■ THE REQUEST:
Pull out every line of the items that contains the string "date".

-- START PROVIDED RECORDS --

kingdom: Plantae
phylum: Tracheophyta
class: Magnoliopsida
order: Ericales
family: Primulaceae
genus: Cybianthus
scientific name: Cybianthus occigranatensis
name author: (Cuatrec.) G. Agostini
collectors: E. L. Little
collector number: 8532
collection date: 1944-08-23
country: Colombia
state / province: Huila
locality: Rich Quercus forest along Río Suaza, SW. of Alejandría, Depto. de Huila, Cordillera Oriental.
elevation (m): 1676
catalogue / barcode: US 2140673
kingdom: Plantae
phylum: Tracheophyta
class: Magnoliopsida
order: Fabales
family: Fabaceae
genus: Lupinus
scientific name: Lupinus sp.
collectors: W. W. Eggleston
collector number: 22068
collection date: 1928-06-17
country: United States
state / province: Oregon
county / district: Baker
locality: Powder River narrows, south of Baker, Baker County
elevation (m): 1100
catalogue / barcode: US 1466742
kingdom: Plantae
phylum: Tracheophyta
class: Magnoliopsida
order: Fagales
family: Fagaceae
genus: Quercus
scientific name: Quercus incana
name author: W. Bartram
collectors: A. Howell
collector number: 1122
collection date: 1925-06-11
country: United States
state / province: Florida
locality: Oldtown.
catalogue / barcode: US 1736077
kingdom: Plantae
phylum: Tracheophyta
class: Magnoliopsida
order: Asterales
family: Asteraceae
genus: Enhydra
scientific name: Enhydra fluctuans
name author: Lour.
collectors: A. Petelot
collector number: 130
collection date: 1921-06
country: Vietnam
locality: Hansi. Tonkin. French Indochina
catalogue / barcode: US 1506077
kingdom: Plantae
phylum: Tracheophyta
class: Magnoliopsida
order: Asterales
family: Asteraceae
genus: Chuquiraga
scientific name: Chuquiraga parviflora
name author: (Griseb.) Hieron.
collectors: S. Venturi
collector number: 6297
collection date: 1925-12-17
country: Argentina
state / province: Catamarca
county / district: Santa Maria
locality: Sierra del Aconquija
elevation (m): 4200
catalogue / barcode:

-- END PROVIDED RECORDS --

■ FULL ANSWER:
collection date: 1944-08-23
collection date: 1928-06-17
collection date: 1925-06-11
collection date: 1921-06
collection date: 1925-12-17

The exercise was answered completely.